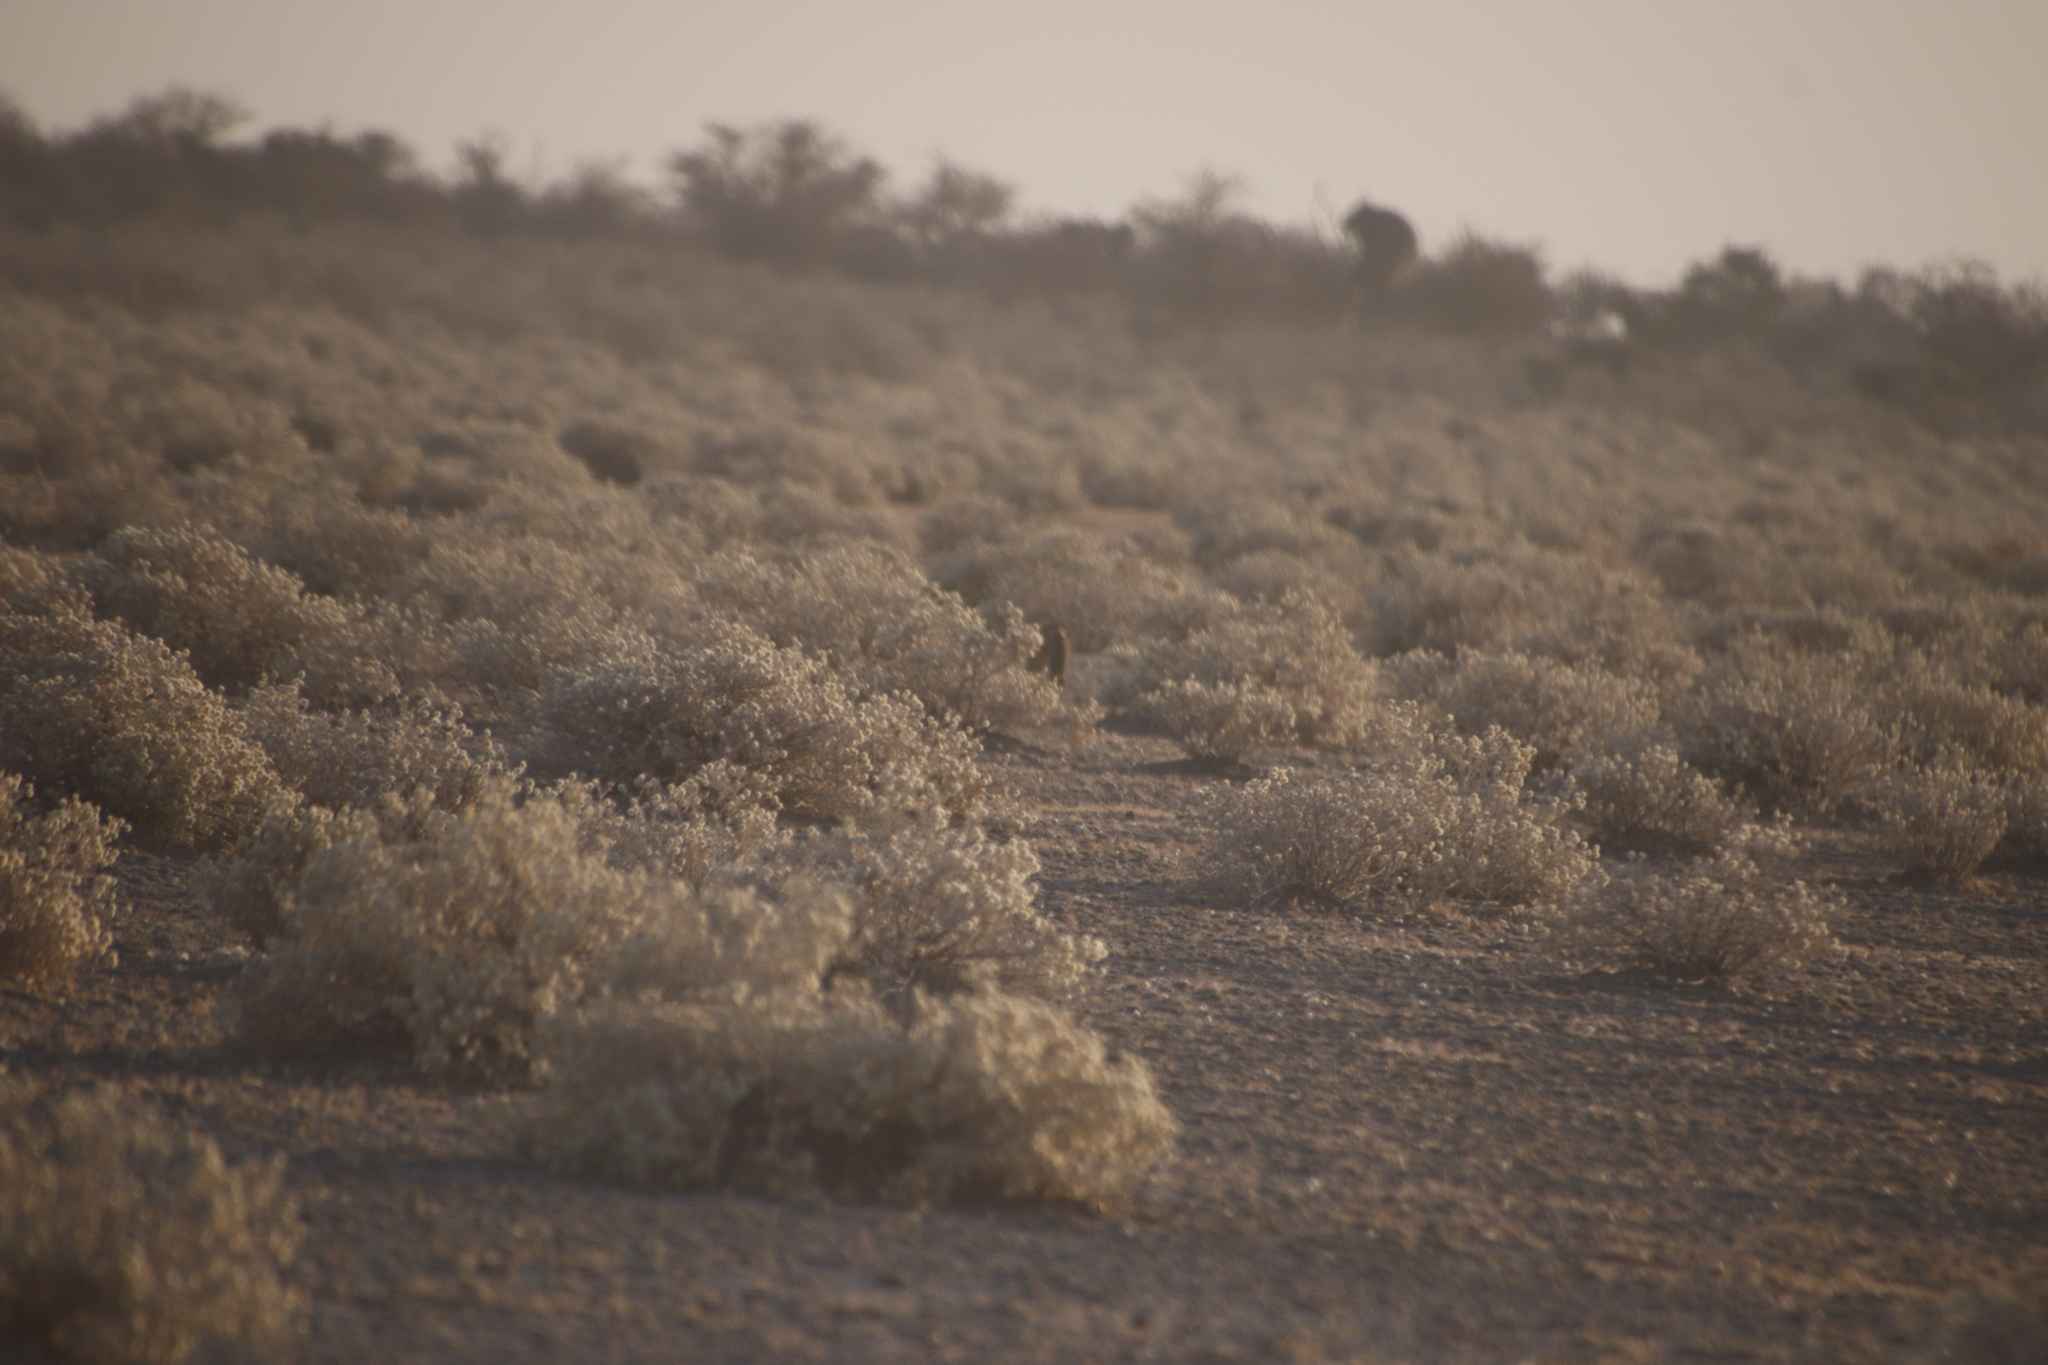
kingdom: Animalia
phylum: Chordata
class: Mammalia
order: Carnivora
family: Felidae
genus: Felis
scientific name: Felis silvestris
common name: Wildcat
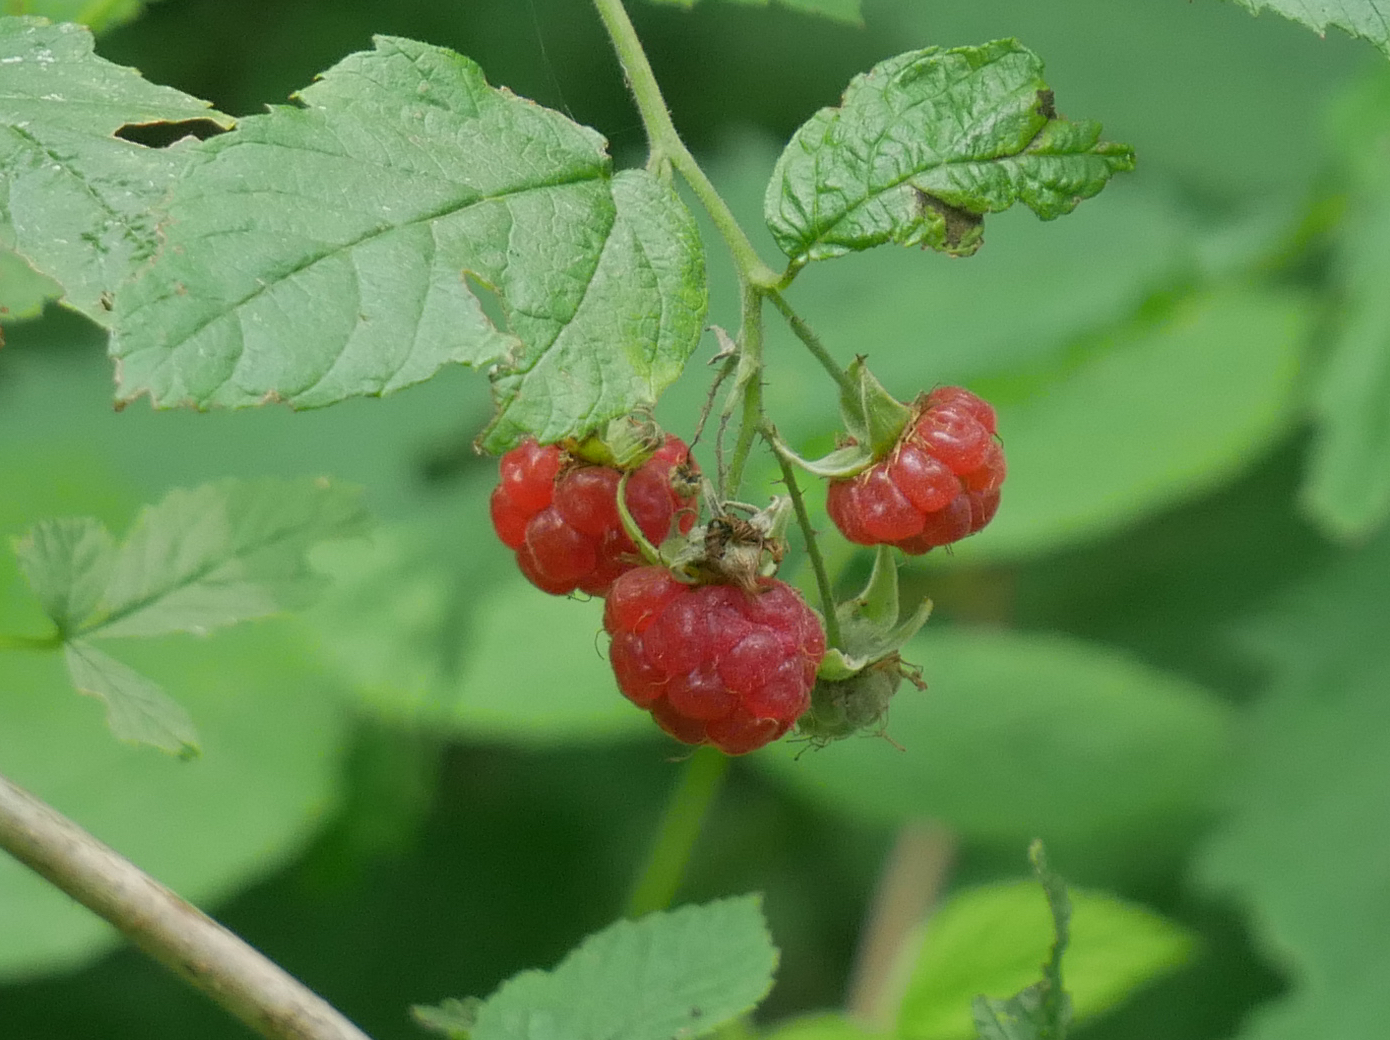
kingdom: Plantae
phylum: Tracheophyta
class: Magnoliopsida
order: Rosales
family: Rosaceae
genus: Rubus
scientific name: Rubus idaeus
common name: Raspberry
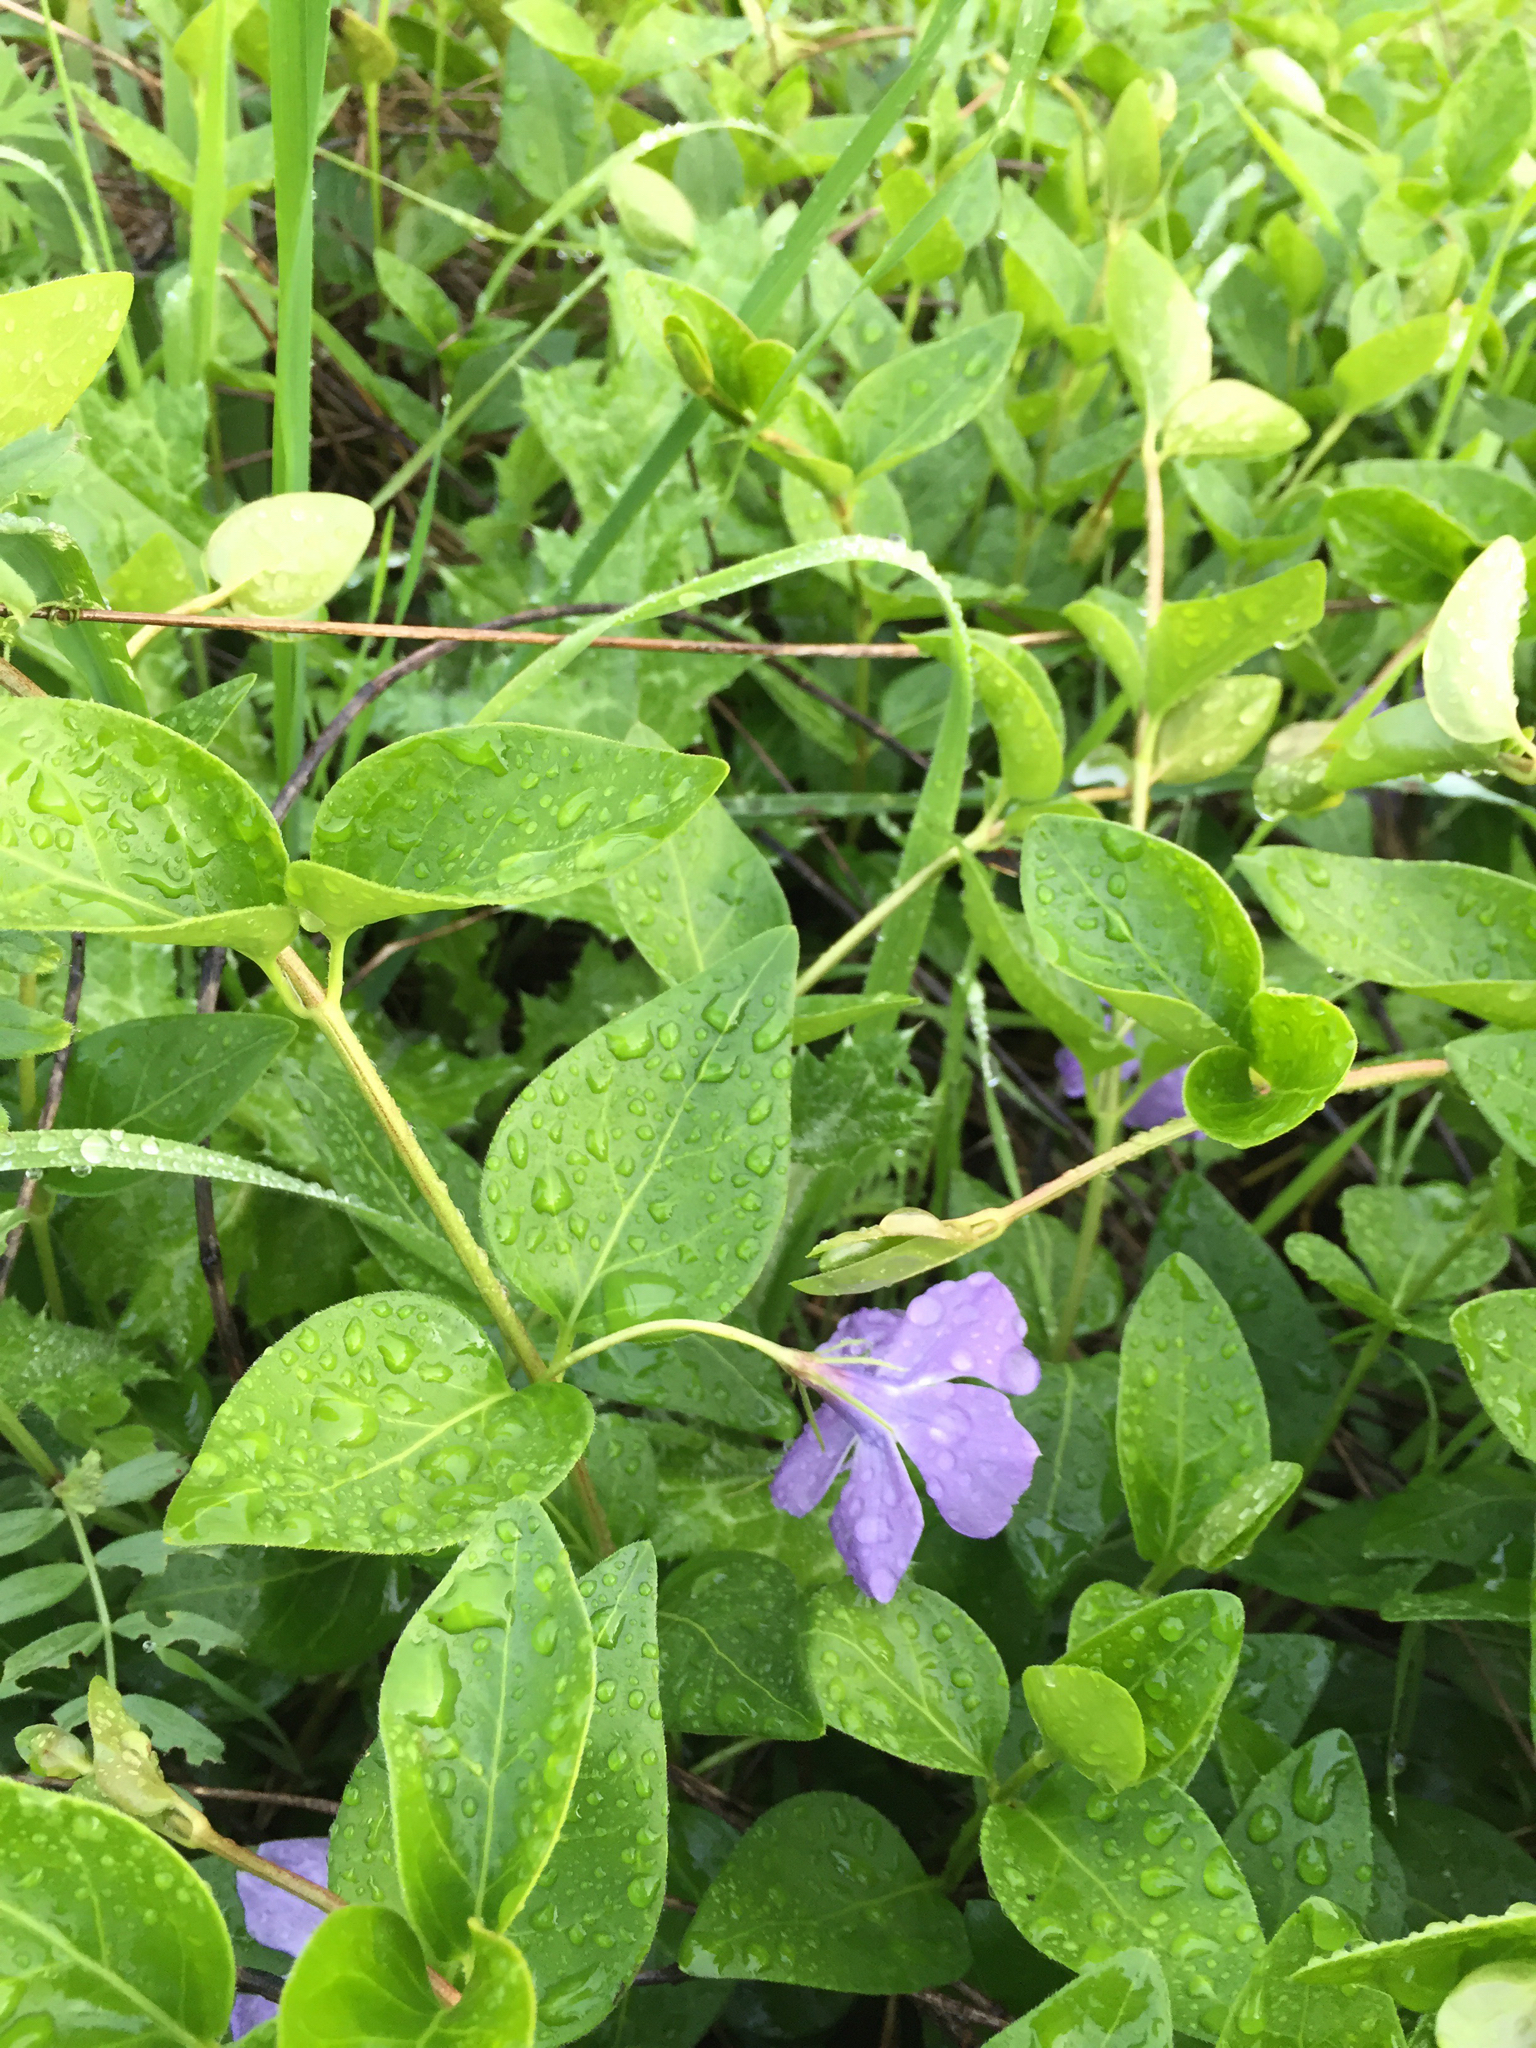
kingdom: Plantae
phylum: Tracheophyta
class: Magnoliopsida
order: Gentianales
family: Apocynaceae
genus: Vinca
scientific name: Vinca major
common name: Greater periwinkle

## Exercise task
Rewrite the data above, replacing every "common name" with "vernacular name" and leaving all other text unchanged. Omit the pictures from your answer.

## Correct result
kingdom: Animalia
phylum: Chordata
class: Mammalia
order: Carnivora
family: Felidae
genus: Felis
scientific name: Felis silvestris
vernacular name: Wildcat
kingdom: Plantae
phylum: Tracheophyta
class: Magnoliopsida
order: Rosales
family: Rosaceae
genus: Rubus
scientific name: Rubus idaeus
vernacular name: Raspberry
kingdom: Plantae
phylum: Tracheophyta
class: Magnoliopsida
order: Gentianales
family: Apocynaceae
genus: Vinca
scientific name: Vinca major
vernacular name: Greater periwinkle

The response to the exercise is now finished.